While Project automatically provides you with default calendar settings (Monday through Friday, 8AM to 5PM), those defaults might not be the right fit for your projects. Here are a few topics that may answer some specific questions you have about making changes to your schedule:
Tip: If you don't need a calendar anymore, delete it!
How do all of these calendars work together?
There are four types of calendars in Project: base calendars, project calendars, task calendars, and resource calendars.
Base calendars are used almost like a template for project, task, and resource calendars. They define the standard working and non-working times for all projects in your organization. They specify the work hours for each day, the work days for each week, and any exceptions, like company holidays. Three default base calendars are already set up in Project: Standard, 24 Hours, and Night Shift.
Important: Using Project with Project Web App? If so, check with your administrator to request changes to base calendars.

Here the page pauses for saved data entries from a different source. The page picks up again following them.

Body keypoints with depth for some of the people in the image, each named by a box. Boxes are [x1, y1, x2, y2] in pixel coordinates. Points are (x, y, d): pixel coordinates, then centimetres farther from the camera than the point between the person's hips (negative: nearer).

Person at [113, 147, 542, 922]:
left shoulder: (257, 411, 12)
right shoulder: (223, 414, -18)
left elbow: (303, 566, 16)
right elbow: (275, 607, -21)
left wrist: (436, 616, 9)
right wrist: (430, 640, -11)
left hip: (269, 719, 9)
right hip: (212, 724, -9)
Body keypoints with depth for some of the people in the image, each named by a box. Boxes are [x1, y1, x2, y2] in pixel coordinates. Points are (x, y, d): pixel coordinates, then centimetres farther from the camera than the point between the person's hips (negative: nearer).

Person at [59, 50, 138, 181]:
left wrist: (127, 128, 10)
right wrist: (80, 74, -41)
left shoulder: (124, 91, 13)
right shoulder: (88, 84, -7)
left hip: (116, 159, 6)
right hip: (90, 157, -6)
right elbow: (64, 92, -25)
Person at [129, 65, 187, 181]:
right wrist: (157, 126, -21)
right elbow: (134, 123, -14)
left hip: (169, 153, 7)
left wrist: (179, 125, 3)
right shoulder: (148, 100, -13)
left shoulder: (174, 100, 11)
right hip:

Project, resource, and task calendars use a base calendar as a template, and then are modified to reflect the unique working days and hours for individual projects, resources, or tasks. These unique calendars are particularly helpful when accounting for things like a leave of absence, shift work, or tasks that are completed by equipment that runs throughout nights and weekends.
These calendars all stack together to frame how work is scheduled on a project.
Let's say your organization is located in Seattle, and has a typical work week of 8-hour work days, Monday through Friday. The base calendar reflects these working days and hours, as well as company holidays, like July 4 for Independence Day, and December 25 for Christmas.
A project manager starts a new project that runs from July 1 to July 15, and requires a Tuesday-Saturday work week.
The base calendar shows the Monday through Friday work week, with July 4 identified as a non-working holiday.
The project calendar uses the base calendar as a starting point, but adds that Saturdays are now working days, and Mondays are now non-working days.
One task in the project takes place in another country, so the July 4 holiday won't apply. The task calendar adds that July 4 is a working day.
Finally, the resource that will be working on the task has a different working schedule than the rest of your organization. The resource calendar adds that Tuesday is a non-working day, and Wednesday through Saturday are 10-hour days.
When Project schedules the task, it accounts for the assigned resource's calendar, the task calendar, the project calendar, and the base calendar.
The resulting availability contributes to how Project calculates the start and finish dates for the task and the project.